## What to work on
Each entry must appear again exactly as it does in the source.

## Listing
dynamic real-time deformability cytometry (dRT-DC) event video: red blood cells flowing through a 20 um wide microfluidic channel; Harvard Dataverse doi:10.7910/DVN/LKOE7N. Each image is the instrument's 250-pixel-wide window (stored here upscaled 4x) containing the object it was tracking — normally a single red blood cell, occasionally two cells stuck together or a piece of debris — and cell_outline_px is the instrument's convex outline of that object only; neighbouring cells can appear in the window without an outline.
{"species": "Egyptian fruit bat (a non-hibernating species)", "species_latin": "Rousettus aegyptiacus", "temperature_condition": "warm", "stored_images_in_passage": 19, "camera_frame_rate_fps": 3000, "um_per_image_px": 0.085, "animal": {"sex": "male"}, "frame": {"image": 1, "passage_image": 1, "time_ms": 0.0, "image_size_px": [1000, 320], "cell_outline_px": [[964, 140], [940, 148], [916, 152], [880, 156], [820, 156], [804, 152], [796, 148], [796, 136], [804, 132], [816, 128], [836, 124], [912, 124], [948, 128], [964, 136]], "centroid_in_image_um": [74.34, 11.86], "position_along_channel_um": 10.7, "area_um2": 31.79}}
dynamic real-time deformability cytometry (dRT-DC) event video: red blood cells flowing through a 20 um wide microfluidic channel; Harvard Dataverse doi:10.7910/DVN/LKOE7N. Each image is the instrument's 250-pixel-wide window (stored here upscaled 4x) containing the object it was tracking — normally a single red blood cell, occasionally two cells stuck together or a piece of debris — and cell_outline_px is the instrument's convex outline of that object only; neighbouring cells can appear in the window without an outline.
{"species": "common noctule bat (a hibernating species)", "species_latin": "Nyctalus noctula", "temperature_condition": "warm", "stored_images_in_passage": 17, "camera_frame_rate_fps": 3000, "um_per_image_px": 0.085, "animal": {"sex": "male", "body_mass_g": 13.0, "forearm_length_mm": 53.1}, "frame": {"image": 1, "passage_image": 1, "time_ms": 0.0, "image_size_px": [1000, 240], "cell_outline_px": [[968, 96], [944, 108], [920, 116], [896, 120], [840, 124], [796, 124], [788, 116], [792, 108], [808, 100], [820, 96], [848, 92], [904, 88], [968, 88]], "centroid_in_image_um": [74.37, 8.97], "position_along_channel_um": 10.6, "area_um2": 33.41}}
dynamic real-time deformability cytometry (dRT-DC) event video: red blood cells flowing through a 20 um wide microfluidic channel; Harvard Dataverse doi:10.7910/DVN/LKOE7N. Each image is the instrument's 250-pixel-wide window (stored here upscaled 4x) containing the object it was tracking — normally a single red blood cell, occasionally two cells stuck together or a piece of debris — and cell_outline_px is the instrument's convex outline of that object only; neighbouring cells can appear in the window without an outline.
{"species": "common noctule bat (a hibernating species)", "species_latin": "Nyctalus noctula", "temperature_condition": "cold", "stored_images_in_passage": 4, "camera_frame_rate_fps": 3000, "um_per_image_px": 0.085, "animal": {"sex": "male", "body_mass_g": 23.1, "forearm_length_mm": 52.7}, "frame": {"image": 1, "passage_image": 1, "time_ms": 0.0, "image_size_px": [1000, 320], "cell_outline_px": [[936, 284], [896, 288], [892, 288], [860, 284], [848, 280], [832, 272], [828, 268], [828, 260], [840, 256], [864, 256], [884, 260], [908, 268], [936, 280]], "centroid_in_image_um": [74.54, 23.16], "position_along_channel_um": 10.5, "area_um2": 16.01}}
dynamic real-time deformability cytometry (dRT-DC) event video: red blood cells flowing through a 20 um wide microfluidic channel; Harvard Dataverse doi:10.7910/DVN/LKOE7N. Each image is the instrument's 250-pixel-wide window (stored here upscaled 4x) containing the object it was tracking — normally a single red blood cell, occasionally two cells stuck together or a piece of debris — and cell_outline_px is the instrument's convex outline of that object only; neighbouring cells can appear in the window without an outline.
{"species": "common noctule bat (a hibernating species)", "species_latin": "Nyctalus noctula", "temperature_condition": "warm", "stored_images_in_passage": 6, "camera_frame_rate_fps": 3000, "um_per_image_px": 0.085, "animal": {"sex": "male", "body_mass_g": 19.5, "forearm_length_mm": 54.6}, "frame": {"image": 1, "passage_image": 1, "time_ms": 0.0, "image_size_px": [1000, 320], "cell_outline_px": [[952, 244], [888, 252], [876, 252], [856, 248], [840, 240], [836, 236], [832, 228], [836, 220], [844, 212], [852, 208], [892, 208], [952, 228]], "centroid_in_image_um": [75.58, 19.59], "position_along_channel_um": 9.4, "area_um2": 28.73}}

## Final answer
dynamic real-time deformability cytometry (dRT-DC) event video: red blood cells flowing through a 20 um wide microfluidic channel; Harvard Dataverse doi:10.7910/DVN/LKOE7N. Each image is the instrument's 250-pixel-wide window (stored here upscaled 4x) containing the object it was tracking — normally a single red blood cell, occasionally two cells stuck together or a piece of debris — and cell_outline_px is the instrument's convex outline of that object only; neighbouring cells can appear in the window without an outline.
{"species": "Egyptian fruit bat (a non-hibernating species)", "species_latin": "Rousettus aegyptiacus", "temperature_condition": "warm", "stored_images_in_passage": 19, "camera_frame_rate_fps": 3000, "um_per_image_px": 0.085, "animal": {"sex": "male"}, "frame": {"image": 1, "passage_image": 1, "time_ms": 0.0, "image_size_px": [1000, 320], "cell_outline_px": [[964, 140], [940, 148], [916, 152], [880, 156], [820, 156], [804, 152], [796, 148], [796, 136], [804, 132], [816, 128], [836, 124], [912, 124], [948, 128], [964, 136]], "centroid_in_image_um": [74.34, 11.86], "position_along_channel_um": 10.7, "area_um2": 31.79}}
dynamic real-time deformability cytometry (dRT-DC) event video: red blood cells flowing through a 20 um wide microfluidic channel; Harvard Dataverse doi:10.7910/DVN/LKOE7N. Each image is the instrument's 250-pixel-wide window (stored here upscaled 4x) containing the object it was tracking — normally a single red blood cell, occasionally two cells stuck together or a piece of debris — and cell_outline_px is the instrument's convex outline of that object only; neighbouring cells can appear in the window without an outline.
{"species": "common noctule bat (a hibernating species)", "species_latin": "Nyctalus noctula", "temperature_condition": "warm", "stored_images_in_passage": 17, "camera_frame_rate_fps": 3000, "um_per_image_px": 0.085, "animal": {"sex": "male", "body_mass_g": 13.0, "forearm_length_mm": 53.1}, "frame": {"image": 1, "passage_image": 1, "time_ms": 0.0, "image_size_px": [1000, 240], "cell_outline_px": [[968, 96], [944, 108], [920, 116], [896, 120], [840, 124], [796, 124], [788, 116], [792, 108], [808, 100], [820, 96], [848, 92], [904, 88], [968, 88]], "centroid_in_image_um": [74.37, 8.97], "position_along_channel_um": 10.6, "area_um2": 33.41}}
dynamic real-time deformability cytometry (dRT-DC) event video: red blood cells flowing through a 20 um wide microfluidic channel; Harvard Dataverse doi:10.7910/DVN/LKOE7N. Each image is the instrument's 250-pixel-wide window (stored here upscaled 4x) containing the object it was tracking — normally a single red blood cell, occasionally two cells stuck together or a piece of debris — and cell_outline_px is the instrument's convex outline of that object only; neighbouring cells can appear in the window without an outline.
{"species": "common noctule bat (a hibernating species)", "species_latin": "Nyctalus noctula", "temperature_condition": "cold", "stored_images_in_passage": 4, "camera_frame_rate_fps": 3000, "um_per_image_px": 0.085, "animal": {"sex": "male", "body_mass_g": 23.1, "forearm_length_mm": 52.7}, "frame": {"image": 1, "passage_image": 1, "time_ms": 0.0, "image_size_px": [1000, 320], "cell_outline_px": [[936, 284], [896, 288], [892, 288], [860, 284], [848, 280], [832, 272], [828, 268], [828, 260], [840, 256], [864, 256], [884, 260], [908, 268], [936, 280]], "centroid_in_image_um": [74.54, 23.16], "position_along_channel_um": 10.5, "area_um2": 16.01}}
dynamic real-time deformability cytometry (dRT-DC) event video: red blood cells flowing through a 20 um wide microfluidic channel; Harvard Dataverse doi:10.7910/DVN/LKOE7N. Each image is the instrument's 250-pixel-wide window (stored here upscaled 4x) containing the object it was tracking — normally a single red blood cell, occasionally two cells stuck together or a piece of debris — and cell_outline_px is the instrument's convex outline of that object only; neighbouring cells can appear in the window without an outline.
{"species": "common noctule bat (a hibernating species)", "species_latin": "Nyctalus noctula", "temperature_condition": "warm", "stored_images_in_passage": 6, "camera_frame_rate_fps": 3000, "um_per_image_px": 0.085, "animal": {"sex": "male", "body_mass_g": 19.5, "forearm_length_mm": 54.6}, "frame": {"image": 1, "passage_image": 1, "time_ms": 0.0, "image_size_px": [1000, 320], "cell_outline_px": [[952, 244], [888, 252], [876, 252], [856, 248], [840, 240], [836, 236], [832, 228], [836, 220], [844, 212], [852, 208], [892, 208], [952, 228]], "centroid_in_image_um": [75.58, 19.59], "position_along_channel_um": 9.4, "area_um2": 28.73}}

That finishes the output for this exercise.